Embriaguez independentista

Justo cuando en algunos ayuntamientos catalanes se empieza a cumplir la ley de banderas, el Parlamento catalán ha declarado la guerra de la desobediencia a España. Al más puro estilo catalán, JxSí y la CUP instan al futuro gobierno de la comunidad a saltarse la legislación europea, la española y la catalana. A partir de ahora, los catalanes seremos todos manteros, como los de Barcelona, intocables, campando a nuestras anchas. Viva la República catalana.

Hasta la fecha, la desobediencia -para algunos, de bajo voltaje- ha quedado impune como consecuencia de la irresponsable laxitud de los gobiernos populares y socialistas. Esa dejadez ha sido hábilmente utilizada por el separatismo para conseguir tres objetivos: uno, propagar su ideario por todos los sectores sociales. Dos, transmitir la sensación de que la independencia es, más que posible, inevitable e imparable. Hoy, buena parte de los catalanes sienten que la metáfora que manejaban los convergentes ‘arribarà un dia que caldrà saltar la paret’ está a punto de ser realidad. Y tres, han creado una cultura de la impunidad que ha neutralizado a muchos de los que no compartimos absolutamente nada de su proceso.

En el imaginario independentista, la única vía democrática existente es la que otorga votos a quienes defienden la independencia de esa España opresora que agoniza. O la que sostiene las alcaldías de Barcelona o Badalona. ¿Quién se creen que son los soberbios españoles para juzgar a un presidente de Cataluña, elegido democráticamente?, se preguntan. Por lo tanto, dado que España es incompatible con la democracia, sienten que están totalmente legitimados para desobedecer sus leyes.

Llegados a este punto, todos hemos de ser conscientes que el desafío sólo se puede neutralizar acabando con la impunidad. Sea quien sea finalmente el nuevo Presidente de la Generalidad, seguirá la embriaguez independentista y será inevitable poner en marcha todo el poder coercitivo de la ley, que también es hacer política. Así que quienes han mirado tantos años a otra parte y quienes se han incorporado a regañadientes a la defensa de la unidad territorial de España deben saber que, al respecto, no caben medias tintas, no cabe la frivolidad, no cabe el tactismo, no cabe la ambigüedad.

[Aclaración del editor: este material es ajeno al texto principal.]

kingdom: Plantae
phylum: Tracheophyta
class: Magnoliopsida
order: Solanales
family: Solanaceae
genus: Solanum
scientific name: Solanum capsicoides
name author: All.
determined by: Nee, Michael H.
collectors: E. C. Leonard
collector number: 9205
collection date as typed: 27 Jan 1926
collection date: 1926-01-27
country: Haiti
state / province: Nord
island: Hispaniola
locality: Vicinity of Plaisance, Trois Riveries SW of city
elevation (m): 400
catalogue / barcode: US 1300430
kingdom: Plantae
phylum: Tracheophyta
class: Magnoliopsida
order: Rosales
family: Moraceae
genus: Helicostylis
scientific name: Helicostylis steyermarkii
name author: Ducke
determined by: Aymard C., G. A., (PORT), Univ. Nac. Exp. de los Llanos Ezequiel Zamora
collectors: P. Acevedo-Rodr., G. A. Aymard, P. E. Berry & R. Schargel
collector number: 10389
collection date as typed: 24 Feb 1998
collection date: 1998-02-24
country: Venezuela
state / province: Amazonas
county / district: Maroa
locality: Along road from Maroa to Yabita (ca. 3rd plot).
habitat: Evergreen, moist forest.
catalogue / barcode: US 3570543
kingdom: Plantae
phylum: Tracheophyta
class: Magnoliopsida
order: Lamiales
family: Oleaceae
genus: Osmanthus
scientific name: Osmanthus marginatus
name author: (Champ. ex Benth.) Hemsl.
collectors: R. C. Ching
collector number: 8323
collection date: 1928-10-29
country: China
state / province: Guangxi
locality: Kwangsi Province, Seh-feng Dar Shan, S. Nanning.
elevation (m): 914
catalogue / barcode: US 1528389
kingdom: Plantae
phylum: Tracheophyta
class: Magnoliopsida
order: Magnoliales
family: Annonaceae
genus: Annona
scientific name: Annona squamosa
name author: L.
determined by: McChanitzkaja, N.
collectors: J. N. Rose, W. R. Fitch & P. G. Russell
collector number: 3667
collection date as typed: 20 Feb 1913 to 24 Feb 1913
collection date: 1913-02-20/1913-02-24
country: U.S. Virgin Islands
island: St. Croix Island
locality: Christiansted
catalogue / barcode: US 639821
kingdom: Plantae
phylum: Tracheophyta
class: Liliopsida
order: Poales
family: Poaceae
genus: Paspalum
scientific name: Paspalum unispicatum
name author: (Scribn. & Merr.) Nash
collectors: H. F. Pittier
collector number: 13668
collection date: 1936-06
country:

La realidad es fea pero, aunque implica también riesgo, resulta ineludible afrontarla. No hacerlo supone nadificar los principios y valores democráticos. Existe una propuesta encima de la mesa planteada por Ciudadanos, la formación que lidera Albert Rivera. Desgraciadamente para quienes terminaremos pagando los platos rotos, será rechazada por populares y por socialistas. Sin embargo, apuesten lo que quieran a que ambos partidos estarán de acuerdo en algo: atacar sin piedad a Ciudadanos.

Harán bien los jefes de campaña en calibrar adecuadamente los ataques a la formación naranja. Se ha creado un estado de opinión muy favorable a la formación de Albert Rivera. En España y en Catalunya, en particular. El 20D, los ciudadanos distinguiremos entre la política que construye y la que destruye; entre la que suma y la que resta. Premiaremos y castigaremos. No lo olviden.